Doch auch wenn die Weltlage schwierig ist: Wir stehen nicht das erste Mal vor grossen Problemen. Schon die Generationen vor uns hatten mit Schwierigkeiten zu kämpfen. Immer wieder haben die Menschen in unserem Land bewiesen, dass sie Herausforderungen – so gross sie auch sein mögen – bewältigen können. Mit Mut und Zuversicht. Immer auch mit der nötigen Portion Eigenwilligkeit, aber auch mit der Bereitschaft, sich mit Fremdem auseinander zu setzen und innovativ zu sein. Gerne zitiert wird dabei etwa die humanitäre Tradition unseres Landes mit Henri Dunant, der als Begründer des Roten Kreuzes gilt. Was viele nicht wissen: Henri Dunant war vor allem ein weitgereister, weltoffener Geschäftsmann. Die Beobachtung des Kriegsgeschehens liess in ihm den Gedanken reifen, wonach sich Geschäft, internationale Zusammenarbeit und humanitäre Hilfe nicht ausschliessen, sondern befruchten.
Jetzt ist es wieder einmal an uns, die Zukunft beherzt anzupacken. Dazu braucht es wieder Zuversicht und Mut.
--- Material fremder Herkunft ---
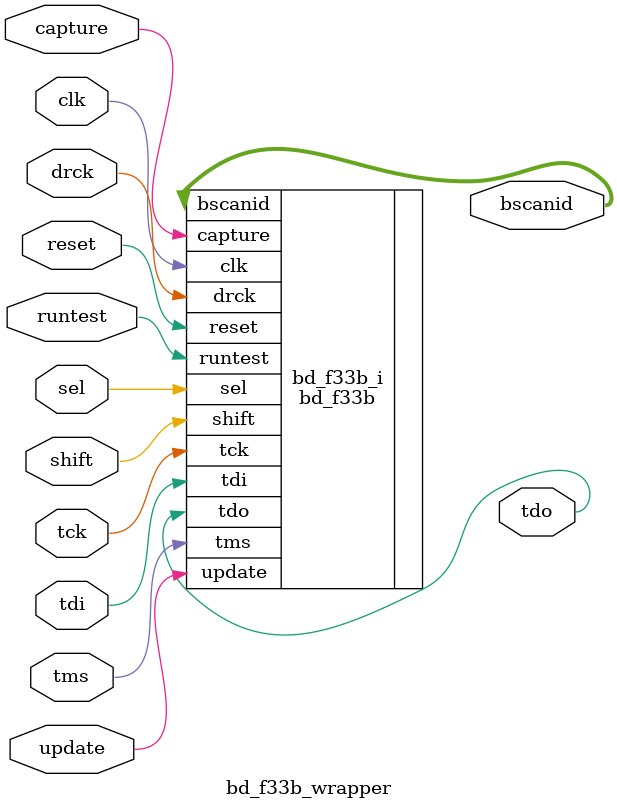
<source format=v>
`timescale 1 ps / 1 ps

module bd_f33b_wrapper
   (bscanid,
    capture,
    clk,
    drck,
    reset,
    runtest,
    sel,
    shift,
    tck,
    tdi,
    tdo,
    tms,
    update);
  output [31:0]bscanid;
  input capture;
  input clk;
  input drck;
  input reset;
  input runtest;
  input sel;
  input shift;
  input tck;
  input tdi;
  output tdo;
  input tms;
  input update;

  wire [31:0]bscanid;
  wire capture;
  wire clk;
  wire drck;
  wire reset;
  wire runtest;
  wire sel;
  wire shift;
  wire tck;
  wire tdi;
  wire tdo;
  wire tms;
  wire update;

  bd_f33b bd_f33b_i
       (.bscanid(bscanid),
        .capture(capture),
        .clk(clk),
        .drck(drck),
        .reset(reset),
        .runtest(runtest),
        .sel(sel),
        .shift(shift),
        .tck(tck),
        .tdi(tdi),
        .tdo(tdo),
        .tms(tms),
        .update(update));
endmodule

</source>
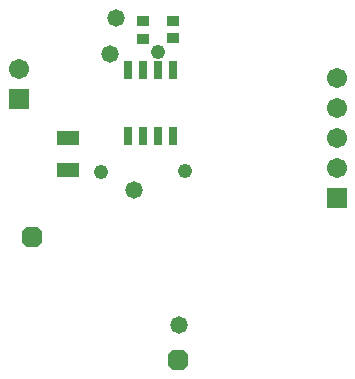
<source format=gbr>
G04*
G04 #@! TF.GenerationSoftware,Altium Limited,Altium Designer,22.11.1 (43)*
G04*
G04 Layer_Color=8388736*
%FSLAX44Y44*%
%MOMM*%
G71*
G04*
G04 #@! TF.SameCoordinates,7E3583A2-2878-4CA1-8AEC-5B8DB4771625*
G04*
G04*
G04 #@! TF.FilePolarity,Negative*
G04*
G01*
G75*
G04:AMPARAMS|DCode=17|XSize=1.7272mm|YSize=1.7272mm|CornerRadius=0mm|HoleSize=0mm|Usage=FLASHONLY|Rotation=0.000|XOffset=0mm|YOffset=0mm|HoleType=Round|Shape=Octagon|*
%AMOCTAGOND17*
4,1,8,0.8636,-0.4318,0.8636,0.4318,0.4318,0.8636,-0.4318,0.8636,-0.8636,0.4318,-0.8636,-0.4318,-0.4318,-0.8636,0.4318,-0.8636,0.8636,-0.4318,0.0*
%
%ADD17OCTAGOND17*%

%ADD18R,1.1032X0.9032*%
%ADD19R,1.9032X1.3032*%
%ADD20R,0.7366X1.6256*%
%ADD21R,1.7032X1.7032*%
%ADD22C,1.7032*%
%ADD23C,1.4732*%
%ADD24C,1.2192*%
D17*
X353060Y883920D02*
D03*
X476250Y779780D02*
D03*
D18*
X447040Y1051680D02*
D03*
Y1066680D02*
D03*
X472440Y1051800D02*
D03*
Y1066800D02*
D03*
D19*
X383540Y967270D02*
D03*
Y940270D02*
D03*
D20*
X459740Y969010D02*
D03*
X447040D02*
D03*
X434340D02*
D03*
X472440D02*
D03*
Y1024890D02*
D03*
X459740D02*
D03*
X447040D02*
D03*
X434340D02*
D03*
D21*
X341630Y1000760D02*
D03*
X610870Y916940D02*
D03*
D22*
X341630Y1026160D02*
D03*
X610870Y1018540D02*
D03*
Y993140D02*
D03*
Y967740D02*
D03*
Y942340D02*
D03*
D23*
X477520Y808990D02*
D03*
X439420Y923290D02*
D03*
X424180Y1069340D02*
D03*
X419100Y1038860D02*
D03*
D24*
X482600Y939800D02*
D03*
X459740Y1040130D02*
D03*
X411480Y938530D02*
D03*
M02*

</source>
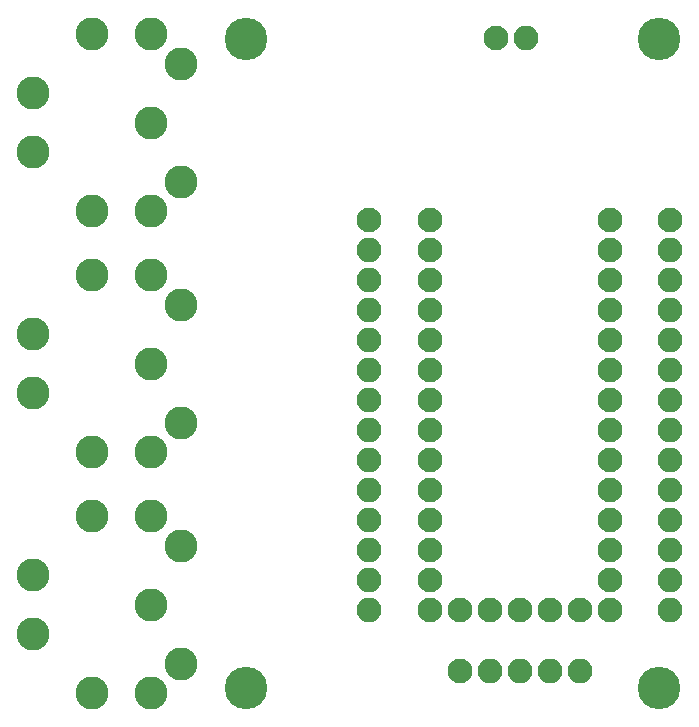
<source format=gbs>
G04 #@! TF.FileFunction,Soldermask,Bot*
%FSLAX46Y46*%
G04 Gerber Fmt 4.6, Leading zero omitted, Abs format (unit mm)*
G04 Created by KiCad (PCBNEW 4.0.4-stable) date Thursday, April 12, 2018 'PMt' 12:11:18 PM*
%MOMM*%
%LPD*%
G01*
G04 APERTURE LIST*
%ADD10C,0.100000*%
%ADD11C,3.600000*%
%ADD12C,2.100000*%
%ADD13O,2.100000X2.100000*%
%ADD14C,2.800000*%
G04 APERTURE END LIST*
D10*
D11*
X105800000Y-53000000D03*
X105800000Y-108000000D03*
X70800000Y-108000000D03*
X70800000Y-53000000D03*
D12*
X81260000Y-68380000D03*
D13*
X81260000Y-70920000D03*
X81260000Y-73460000D03*
X81260000Y-76000000D03*
X81260000Y-78540000D03*
X81260000Y-81080000D03*
X81260000Y-83620000D03*
X81260000Y-86160000D03*
X81260000Y-88700000D03*
X81260000Y-91240000D03*
X81260000Y-93780000D03*
X81260000Y-96320000D03*
X81260000Y-98860000D03*
X81260000Y-101400000D03*
D12*
X88900000Y-106500000D03*
D13*
X91440000Y-106500000D03*
X93980000Y-106500000D03*
X96520000Y-106500000D03*
X99060000Y-106500000D03*
D12*
X106700000Y-68380000D03*
D13*
X106700000Y-70920000D03*
X106700000Y-73460000D03*
X106700000Y-76000000D03*
X106700000Y-78540000D03*
X106700000Y-81080000D03*
X106700000Y-83620000D03*
X106700000Y-86160000D03*
X106700000Y-88700000D03*
X106700000Y-91240000D03*
X106700000Y-93780000D03*
X106700000Y-96320000D03*
X106700000Y-98860000D03*
X106700000Y-101400000D03*
D12*
X101600000Y-101400000D03*
X101600000Y-98860000D03*
X101600000Y-96320000D03*
X101600000Y-93780000D03*
X101600000Y-91240000D03*
X101600000Y-88700000D03*
X101600000Y-86160000D03*
X101600000Y-83620000D03*
X101600000Y-81080000D03*
X101600000Y-78540000D03*
X101600000Y-76000000D03*
X101600000Y-73460000D03*
X101600000Y-70920000D03*
X101600000Y-68380000D03*
X86360000Y-68380000D03*
X86360000Y-70920000D03*
X86360000Y-73460000D03*
X86360000Y-76000000D03*
X86360000Y-78540000D03*
X86360000Y-81080000D03*
X86360000Y-83620000D03*
X86360000Y-86160000D03*
X86360000Y-88700000D03*
X86360000Y-91240000D03*
X86360000Y-93780000D03*
X86360000Y-96320000D03*
X86360000Y-98860000D03*
X86360000Y-101400000D03*
X88900000Y-101400000D03*
X91440000Y-101400000D03*
X93980000Y-101400000D03*
X96520000Y-101400000D03*
X99060000Y-101400000D03*
X92000000Y-52900000D03*
D13*
X94540000Y-52900000D03*
D14*
X57800000Y-52600000D03*
X57800000Y-67600000D03*
X62800000Y-52600000D03*
X62800000Y-60100000D03*
X62800000Y-67600000D03*
X65300000Y-55100000D03*
X65300000Y-65100000D03*
X52800000Y-57600000D03*
X52800000Y-62600000D03*
X57800000Y-73000000D03*
X57800000Y-88000000D03*
X62800000Y-73000000D03*
X62800000Y-80500000D03*
X62800000Y-88000000D03*
X65300000Y-75500000D03*
X65300000Y-85500000D03*
X52800000Y-78000000D03*
X52800000Y-83000000D03*
X57800000Y-93400000D03*
X57800000Y-108400000D03*
X62800000Y-93400000D03*
X62800000Y-100900000D03*
X62800000Y-108400000D03*
X65300000Y-95900000D03*
X65300000Y-105900000D03*
X52800000Y-98400000D03*
X52800000Y-103400000D03*
M02*

</source>
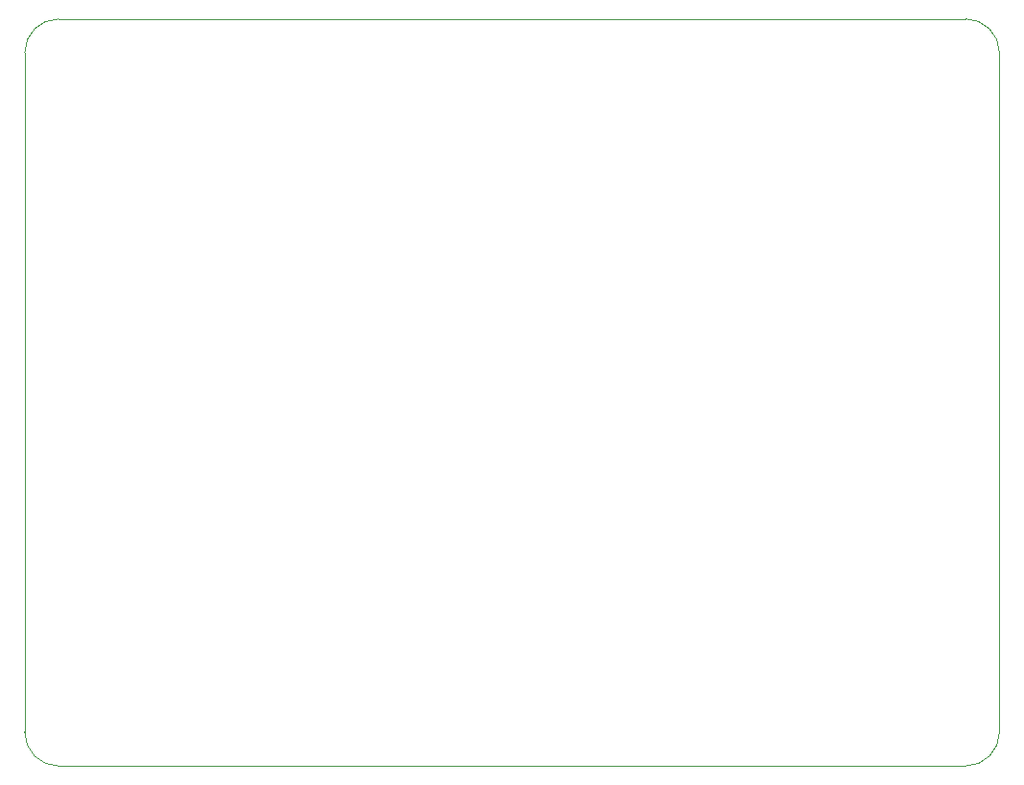
<source format=gbr>
%TF.GenerationSoftware,KiCad,Pcbnew,(5.1.10)-1*%
%TF.CreationDate,2022-04-28T16:13:21+02:00*%
%TF.ProjectId,BSPD-CV_3_0_03RC_B,42535044-2d43-4565-9f33-5f305f303352,rev?*%
%TF.SameCoordinates,Original*%
%TF.FileFunction,Profile,NP*%
%FSLAX46Y46*%
G04 Gerber Fmt 4.6, Leading zero omitted, Abs format (unit mm)*
G04 Created by KiCad (PCBNEW (5.1.10)-1) date 2022-04-28 16:13:21*
%MOMM*%
%LPD*%
G01*
G04 APERTURE LIST*
%TA.AperFunction,Profile*%
%ADD10C,0.050000*%
%TD*%
G04 APERTURE END LIST*
D10*
X233000000Y-161000000D02*
X153000000Y-161000000D01*
X236000000Y-98000000D02*
X236000000Y-158000000D01*
X153000000Y-95000000D02*
X233000000Y-95000000D01*
X150000000Y-158000000D02*
X150000000Y-98000000D01*
X153000000Y-161000000D02*
G75*
G02*
X150000000Y-158000000I0J3000000D01*
G01*
X236000000Y-158000000D02*
G75*
G02*
X233000000Y-161000000I-3000000J0D01*
G01*
X233000000Y-95000000D02*
G75*
G02*
X236000000Y-98000000I0J-3000000D01*
G01*
X150000000Y-98000000D02*
G75*
G02*
X153000000Y-95000000I3000000J0D01*
G01*
M02*

</source>
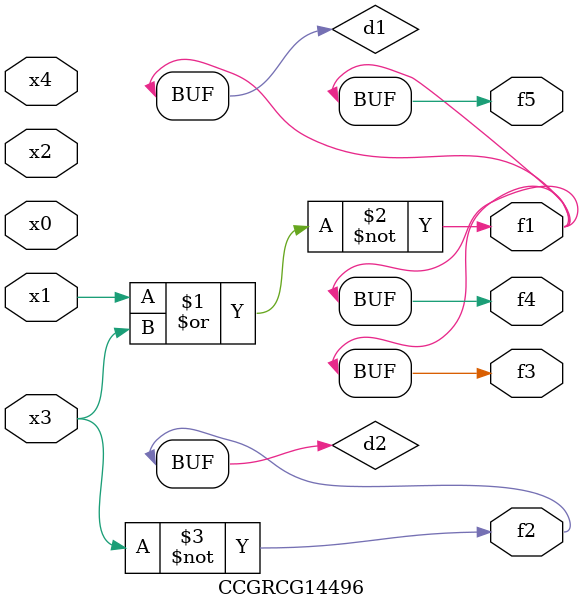
<source format=v>
module CCGRCG14496(
	input x0, x1, x2, x3, x4,
	output f1, f2, f3, f4, f5
);

	wire d1, d2;

	nor (d1, x1, x3);
	not (d2, x3);
	assign f1 = d1;
	assign f2 = d2;
	assign f3 = d1;
	assign f4 = d1;
	assign f5 = d1;
endmodule

</source>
Aber manchmal beschleicht mich das Gefühl, dass uns ebendieser Pioniergeist unserer Vorfahren etwas abhandengekommen ist. Wir diskutieren in der Schweiz mit Verve über Nebenschauplätze, statt das grosse Ganze im Blick zu haben. All die notorischen Pessimisten, die stets den Warnfinger heben und noch zuwarten wollen: Auf sie scheinen wir gerne zu hören.
Aber worauf warten wir? Wir können die aktuellen Herausforderungen nicht aussitzen. Während wir zögern und alles noch ein zweites oder ein drittes Mal abklären lassen, um uns abzusichern, werden wir von anderen Ländern überholt. Wenn ich mir die internationalen Rankings anschaue, dann ist die Schweiz zwar immer noch ganz vorne dabei – sei es in Ranglisten über den Wohlstand oder die Wettbewerbsfähigkeit, um nur zwei Beispiele zu nennen. Aber wir rutschen in diesen Rankings kontinuierlich nach hinten (Wohlstand Quelle: Legatum Institute, CH von Rang 3 auf Rang 5, Wettbewerbsfähigkeit Quelle: IMD Ranking, CH von Platz 1 auf Platz 2). In der Negativ-Rangliste der teuersten Städte der Welt holen wir dagegen auf: Erstmals belegen in diesem Jahr Zürich, Genf, Basel und Bern die Ränge 2 bis 5. Nur Hongkong ist noch teurer (Quelle: Mercer).
Diese Entwicklung macht mir Sorgen! Unser Wohlstand ist nicht selbstverständlich, sondern das Resultat von langer, harter Arbeit und vielen richtigen Entscheiden. Die Schweiz war immer die Heimat für Menschen, die gewillt waren, Verantwortung für sich und die Gemeinschaft zu übernehmen. Gegen innen, aber auch gegen aussen. Von Menschen, die ihr Schicksal selbstbewusst gestalten wollten. Die gewillt waren, mehr zu arbeiten und nicht in erster Linie dem Staat zuzurufen. Dieses Erfolgsmodell möchte ich bewahren und in die Zukunft tragen.
Deshalb: Wagen wir wieder etwas! Haben wir den Mut, zu sagen, was wir wollen – und was nicht. Wille ist etwas urschweizerisches. Wer einen Willen hat und diesen hartnäckig verfolgt, wird ihn auch durchsetzen können. Die Politik muss die richtigen Rahmenbedingungen setzen, damit alle, die wollen, in unserem Land erfolgreich sein können. Und dass für die Schwachen in unserer Gesellschaft gesorgt wird. Dafür stehen unsere liberalen Grundwerte. Es ist das Vertrauen in diese Grundwerte, die mich trotz all der Herausforderungen positiv nach vorne blicken lässt.
So bin ich mir sicher, dass wir es auch dieses Mal schaffen, gemeinsam die richtigen Massnahmen einzuleiten. Dass wir die grossen Themen anpacken – beispielsweise die Sicherheit der Schweiz, den Klimawandel, die Energiefrage oder die Sicherung unserer Sozialwerke. Für all diese Aufgaben braucht es Mut zur Veränderung und Offenheit. Diesen Mut wünsche ich unserem Land und damit uns allen.